### Records for this task:
↓↓↓
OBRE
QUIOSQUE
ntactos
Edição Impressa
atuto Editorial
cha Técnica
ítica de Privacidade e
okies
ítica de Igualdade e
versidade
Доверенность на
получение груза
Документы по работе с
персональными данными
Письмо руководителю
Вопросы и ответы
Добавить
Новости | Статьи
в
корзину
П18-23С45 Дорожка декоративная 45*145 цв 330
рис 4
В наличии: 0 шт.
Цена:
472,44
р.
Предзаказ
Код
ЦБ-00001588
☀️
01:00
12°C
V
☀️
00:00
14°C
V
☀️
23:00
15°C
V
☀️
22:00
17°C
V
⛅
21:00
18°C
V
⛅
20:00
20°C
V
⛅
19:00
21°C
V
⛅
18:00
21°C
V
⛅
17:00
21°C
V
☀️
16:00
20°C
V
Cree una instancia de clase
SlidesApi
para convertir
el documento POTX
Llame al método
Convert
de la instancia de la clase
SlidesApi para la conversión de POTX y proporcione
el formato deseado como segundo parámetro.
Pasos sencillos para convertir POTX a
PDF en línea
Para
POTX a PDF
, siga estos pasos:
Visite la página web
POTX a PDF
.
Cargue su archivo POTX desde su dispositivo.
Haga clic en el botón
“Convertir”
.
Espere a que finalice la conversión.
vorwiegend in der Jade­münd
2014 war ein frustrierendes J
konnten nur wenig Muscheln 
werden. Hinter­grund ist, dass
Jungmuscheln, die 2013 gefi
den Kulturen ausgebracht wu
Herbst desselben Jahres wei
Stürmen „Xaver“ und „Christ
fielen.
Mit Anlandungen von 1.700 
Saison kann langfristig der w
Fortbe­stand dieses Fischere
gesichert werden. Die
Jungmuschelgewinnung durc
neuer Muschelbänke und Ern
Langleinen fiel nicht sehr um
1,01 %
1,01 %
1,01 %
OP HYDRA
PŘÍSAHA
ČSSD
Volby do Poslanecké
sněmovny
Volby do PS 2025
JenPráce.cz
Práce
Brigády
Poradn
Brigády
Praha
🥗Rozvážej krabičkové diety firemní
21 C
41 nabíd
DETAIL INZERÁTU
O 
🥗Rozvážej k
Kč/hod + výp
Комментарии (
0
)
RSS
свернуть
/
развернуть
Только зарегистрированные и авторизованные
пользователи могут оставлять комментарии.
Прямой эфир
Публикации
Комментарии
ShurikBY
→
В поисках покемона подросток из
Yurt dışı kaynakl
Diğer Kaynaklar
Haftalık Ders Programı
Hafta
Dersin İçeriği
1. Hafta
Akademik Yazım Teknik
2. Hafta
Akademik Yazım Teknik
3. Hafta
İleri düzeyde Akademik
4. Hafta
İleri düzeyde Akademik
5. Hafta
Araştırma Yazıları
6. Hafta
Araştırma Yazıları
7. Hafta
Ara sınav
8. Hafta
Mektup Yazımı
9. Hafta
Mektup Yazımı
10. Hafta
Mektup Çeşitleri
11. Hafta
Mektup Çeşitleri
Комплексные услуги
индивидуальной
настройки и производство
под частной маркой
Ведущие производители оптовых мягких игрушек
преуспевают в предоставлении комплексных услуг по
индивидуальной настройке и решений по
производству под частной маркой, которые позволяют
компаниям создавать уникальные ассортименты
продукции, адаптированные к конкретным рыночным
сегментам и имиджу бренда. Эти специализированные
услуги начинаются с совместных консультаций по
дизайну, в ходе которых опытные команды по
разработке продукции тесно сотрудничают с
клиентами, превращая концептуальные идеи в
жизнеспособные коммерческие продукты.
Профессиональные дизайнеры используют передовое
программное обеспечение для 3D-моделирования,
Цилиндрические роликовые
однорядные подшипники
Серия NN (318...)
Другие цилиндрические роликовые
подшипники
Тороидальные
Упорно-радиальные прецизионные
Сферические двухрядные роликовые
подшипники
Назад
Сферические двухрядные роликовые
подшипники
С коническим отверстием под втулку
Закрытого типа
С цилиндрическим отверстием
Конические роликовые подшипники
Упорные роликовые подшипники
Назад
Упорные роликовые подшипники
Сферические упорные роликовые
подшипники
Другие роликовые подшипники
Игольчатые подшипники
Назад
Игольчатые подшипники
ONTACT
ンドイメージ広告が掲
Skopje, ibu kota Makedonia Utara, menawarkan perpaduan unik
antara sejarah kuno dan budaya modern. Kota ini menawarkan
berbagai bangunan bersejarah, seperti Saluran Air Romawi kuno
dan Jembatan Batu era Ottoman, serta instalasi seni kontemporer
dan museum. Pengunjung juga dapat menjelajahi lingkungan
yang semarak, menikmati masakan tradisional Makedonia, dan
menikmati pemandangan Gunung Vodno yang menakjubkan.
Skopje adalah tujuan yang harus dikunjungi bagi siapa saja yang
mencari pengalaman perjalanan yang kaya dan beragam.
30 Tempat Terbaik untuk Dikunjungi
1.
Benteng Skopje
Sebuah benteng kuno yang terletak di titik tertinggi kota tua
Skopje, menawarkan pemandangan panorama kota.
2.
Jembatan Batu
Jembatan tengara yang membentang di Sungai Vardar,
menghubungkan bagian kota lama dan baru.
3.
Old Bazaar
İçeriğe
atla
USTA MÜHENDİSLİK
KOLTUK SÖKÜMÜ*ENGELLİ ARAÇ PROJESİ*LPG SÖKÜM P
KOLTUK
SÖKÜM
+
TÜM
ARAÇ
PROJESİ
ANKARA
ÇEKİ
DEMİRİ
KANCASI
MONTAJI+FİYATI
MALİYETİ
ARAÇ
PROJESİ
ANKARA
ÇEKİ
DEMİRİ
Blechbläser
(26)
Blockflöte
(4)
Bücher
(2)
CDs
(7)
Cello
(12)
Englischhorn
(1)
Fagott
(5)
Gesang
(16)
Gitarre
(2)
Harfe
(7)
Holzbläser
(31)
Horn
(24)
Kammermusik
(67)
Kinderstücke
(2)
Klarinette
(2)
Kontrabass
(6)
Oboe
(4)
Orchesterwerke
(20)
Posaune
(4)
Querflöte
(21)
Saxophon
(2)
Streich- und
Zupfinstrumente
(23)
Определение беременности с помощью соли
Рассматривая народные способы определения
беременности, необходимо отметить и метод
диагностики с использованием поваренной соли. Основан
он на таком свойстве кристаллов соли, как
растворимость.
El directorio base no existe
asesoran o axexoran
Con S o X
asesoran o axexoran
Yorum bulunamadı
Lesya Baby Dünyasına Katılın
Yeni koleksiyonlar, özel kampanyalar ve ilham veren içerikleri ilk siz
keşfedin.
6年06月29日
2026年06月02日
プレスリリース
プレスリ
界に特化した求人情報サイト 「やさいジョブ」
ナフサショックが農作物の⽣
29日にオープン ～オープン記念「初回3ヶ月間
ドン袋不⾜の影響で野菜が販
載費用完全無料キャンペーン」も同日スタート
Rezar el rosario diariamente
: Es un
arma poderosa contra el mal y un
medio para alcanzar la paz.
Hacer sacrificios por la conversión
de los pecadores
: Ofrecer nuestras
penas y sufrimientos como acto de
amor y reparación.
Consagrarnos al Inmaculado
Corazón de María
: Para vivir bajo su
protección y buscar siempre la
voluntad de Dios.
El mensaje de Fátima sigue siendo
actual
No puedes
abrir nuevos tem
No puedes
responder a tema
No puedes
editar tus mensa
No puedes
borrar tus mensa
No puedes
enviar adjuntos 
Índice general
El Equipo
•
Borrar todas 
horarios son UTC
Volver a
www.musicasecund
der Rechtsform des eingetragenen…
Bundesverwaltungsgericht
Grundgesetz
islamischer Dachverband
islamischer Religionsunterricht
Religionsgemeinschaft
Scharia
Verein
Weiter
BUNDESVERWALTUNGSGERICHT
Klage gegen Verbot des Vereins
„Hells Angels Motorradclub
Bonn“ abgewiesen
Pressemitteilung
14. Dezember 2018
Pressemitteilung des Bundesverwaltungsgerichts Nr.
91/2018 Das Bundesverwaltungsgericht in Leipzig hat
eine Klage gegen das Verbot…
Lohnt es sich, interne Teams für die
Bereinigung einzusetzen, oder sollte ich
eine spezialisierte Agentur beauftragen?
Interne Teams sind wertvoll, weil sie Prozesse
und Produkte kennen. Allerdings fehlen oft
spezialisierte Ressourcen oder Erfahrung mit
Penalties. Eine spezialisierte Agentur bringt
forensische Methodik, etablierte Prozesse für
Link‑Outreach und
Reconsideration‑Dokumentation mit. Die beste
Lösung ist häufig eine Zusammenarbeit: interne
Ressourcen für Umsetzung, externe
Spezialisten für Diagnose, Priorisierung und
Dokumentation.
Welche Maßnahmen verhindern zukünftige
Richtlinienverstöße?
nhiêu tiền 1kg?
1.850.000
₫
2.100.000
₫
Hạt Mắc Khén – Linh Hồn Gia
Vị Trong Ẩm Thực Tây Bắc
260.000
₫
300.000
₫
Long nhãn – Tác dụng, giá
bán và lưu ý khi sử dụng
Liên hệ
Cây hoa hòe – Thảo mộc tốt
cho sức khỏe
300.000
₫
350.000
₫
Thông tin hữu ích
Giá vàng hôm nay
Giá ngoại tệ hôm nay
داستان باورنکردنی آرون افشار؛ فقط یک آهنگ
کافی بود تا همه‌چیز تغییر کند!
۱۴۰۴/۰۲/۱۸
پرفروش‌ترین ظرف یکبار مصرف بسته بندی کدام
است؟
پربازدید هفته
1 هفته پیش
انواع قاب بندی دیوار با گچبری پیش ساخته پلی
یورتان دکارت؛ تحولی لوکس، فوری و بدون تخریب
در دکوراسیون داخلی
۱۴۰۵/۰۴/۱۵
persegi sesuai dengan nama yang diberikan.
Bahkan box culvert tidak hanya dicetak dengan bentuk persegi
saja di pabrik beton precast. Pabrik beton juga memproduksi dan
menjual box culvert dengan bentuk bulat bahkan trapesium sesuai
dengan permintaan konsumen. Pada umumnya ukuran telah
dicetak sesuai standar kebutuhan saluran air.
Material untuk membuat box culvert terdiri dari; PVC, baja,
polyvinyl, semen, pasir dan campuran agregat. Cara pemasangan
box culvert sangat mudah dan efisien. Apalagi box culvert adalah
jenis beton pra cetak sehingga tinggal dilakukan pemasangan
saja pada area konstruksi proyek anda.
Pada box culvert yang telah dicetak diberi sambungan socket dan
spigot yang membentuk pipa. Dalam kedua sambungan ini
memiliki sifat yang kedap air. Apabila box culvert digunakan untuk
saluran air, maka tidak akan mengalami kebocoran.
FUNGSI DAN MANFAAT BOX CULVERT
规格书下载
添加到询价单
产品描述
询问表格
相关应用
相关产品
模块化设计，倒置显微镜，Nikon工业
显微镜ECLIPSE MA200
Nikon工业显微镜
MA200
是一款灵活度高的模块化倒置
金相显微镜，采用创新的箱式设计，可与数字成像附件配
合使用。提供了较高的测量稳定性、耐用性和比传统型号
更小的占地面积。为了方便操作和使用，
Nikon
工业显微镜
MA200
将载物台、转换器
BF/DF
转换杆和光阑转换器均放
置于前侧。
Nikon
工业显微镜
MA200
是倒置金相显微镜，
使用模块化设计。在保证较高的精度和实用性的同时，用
↑↑↑
### What is being asked:
Print the lines above exactly as they appear, starting at the very first line and ending at the line containing "Cargue su archivo POTX desde su dispositivo.", with both of those lines included.

### Response area:
OBRE
QUIOSQUE
ntactos
Edição Impressa
atuto Editorial
cha Técnica
ítica de Privacidade e
okies
ítica de Igualdade e
versidade
Доверенность на
получение груза
Документы по работе с
персональными данными
Письмо руководителю
Вопросы и ответы
Добавить
Новости | Статьи
в
корзину
П18-23С45 Дорожка декоративная 45*145 цв 330
рис 4
В наличии: 0 шт.
Цена:
472,44
р.
Предзаказ
Код
ЦБ-00001588
☀️
01:00
12°C
V
☀️
00:00
14°C
V
☀️
23:00
15°C
V
☀️
22:00
17°C
V
⛅
21:00
18°C
V
⛅
20:00
20°C
V
⛅
19:00
21°C
V
⛅
18:00
21°C
V
⛅
17:00
21°C
V
☀️
16:00
20°C
V
Cree una instancia de clase
SlidesApi
para convertir
el documento POTX
Llame al método
Convert
de la instancia de la clase
SlidesApi para la conversión de POTX y proporcione
el formato deseado como segundo parámetro.
Pasos sencillos para convertir POTX a
PDF en línea
Para
POTX a PDF
, siga estos pasos:
Visite la página web
POTX a PDF
.
Cargue su archivo POTX desde su dispositivo.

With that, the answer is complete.